The program is based on the algorithms described by Radek Čech, Ioan-Iovitz Popescu and Gabriel Altmann in their article "Methods of analysis of a thematic concentration of the text" (CSLR 2011).

A) Input

Choose the name of the file containing the list of the synsemantic words. If the file for the language you explore does not exist, you should create one and fill it with the most common synsemantic words (enter delimited).
Choose the text(s) you want to explore. Use multiple selection if you want to add more than one text.
Specify the type of the text(s) in the combobox. Concordancy in the following formating can be also used:
WordType1 8
WordType2 19
(The word types should be delimited by a tab from their frequencies, each entry on a new line).
Specify the case sensitivity.
Press the "Calculate" button.

B) Processing

With a good database of synsemantic words, the vast majority of the work will be done automatically.

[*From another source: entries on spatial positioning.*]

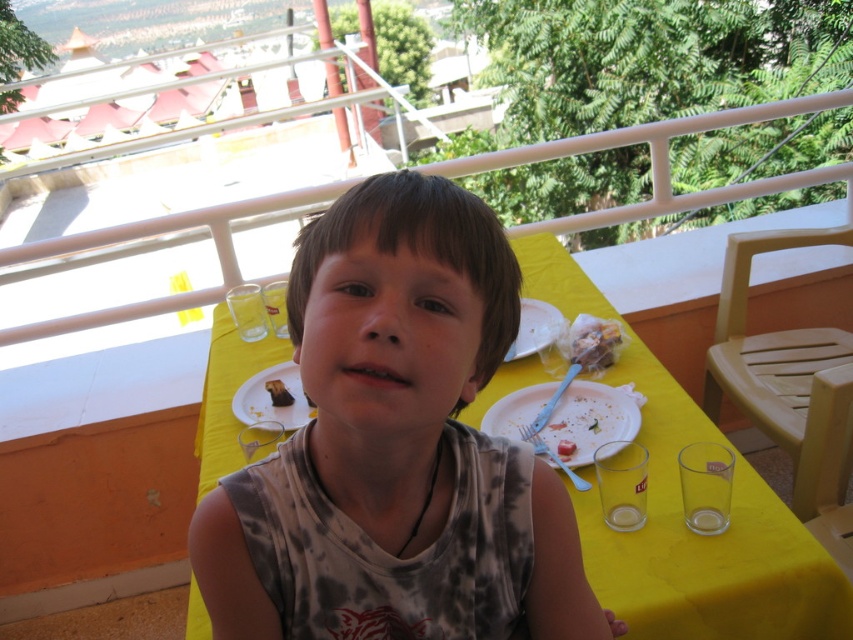
Does white paper plate at upper center appear under blue plastic fork at lower center?

No.

Which is in front, point (543, 340) or point (564, 470)?

Point (564, 470) is more forward.

Locate an element on the screen. The width and height of the screenshot is (853, 640). white paper plate at upper center is located at coordinates coord(535,328).

Which is behind, point (538, 429) or point (560, 452)?

The point (538, 429) is more distant.

Looking at this image, can you confirm if blue plastic fork at lower center is positioned to the right of white crumbly cake at center?

Incorrect, blue plastic fork at lower center is not on the right side of white crumbly cake at center.

Where is `blue plastic fork at lower center`? blue plastic fork at lower center is located at coordinates (550, 456).

Who is higher up, blue plastic fork at lower center or chocolate cake at center?

chocolate cake at center is higher up.

Who is more forward, (531, 422) or (277, 394)?

Positioned in front is point (531, 422).

The image size is (853, 640). What do you see at coordinates (550, 456) in the screenshot?
I see `blue plastic fork at lower center` at bounding box center [550, 456].

Where is `blue plastic fork at lower center`? blue plastic fork at lower center is located at coordinates [x=550, y=456].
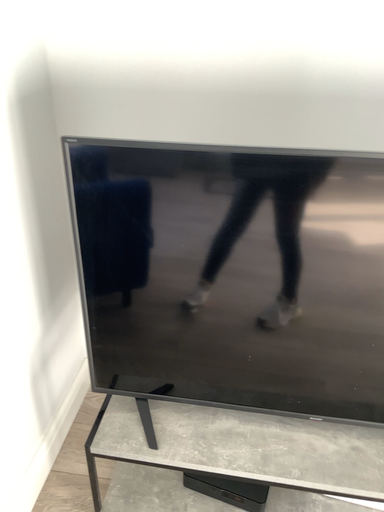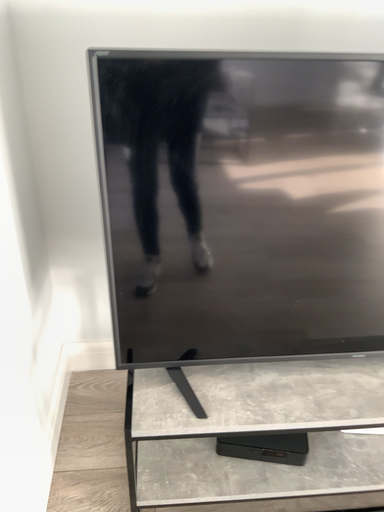
Question: Which way did the camera rotate in the video?

Choices:
 (A) rotated right
 (B) rotated left

Answer: (A)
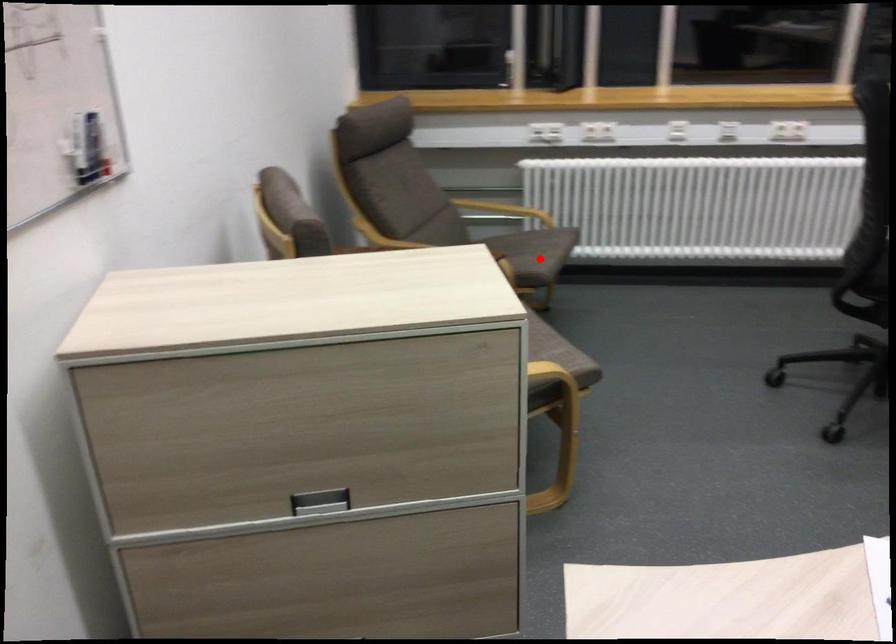
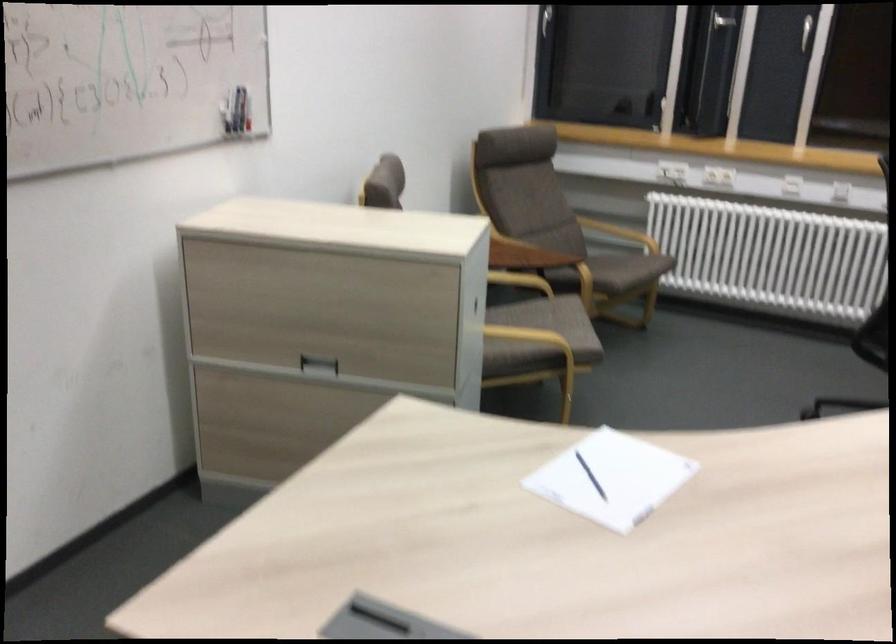
Where in the second image is the point corresponding to the highlighted location from the first image?

(618, 270)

If the "Sort out the synsemantic words manually" option is choosen, each type above the H-point (and not contained in the list of the synsemantic words) will be manually sorted (autosemantic/synsemantic). The types sorted as synsemantic will be added to the list.

C) Output

Output.txt (in the main directory of the program) is created. It contains Thematic concentration of your texts in the format suitable for further processing.
The file YourFile.txt_DIC is created and it contains the concordancy of the types above the H-point of YourFile.txt.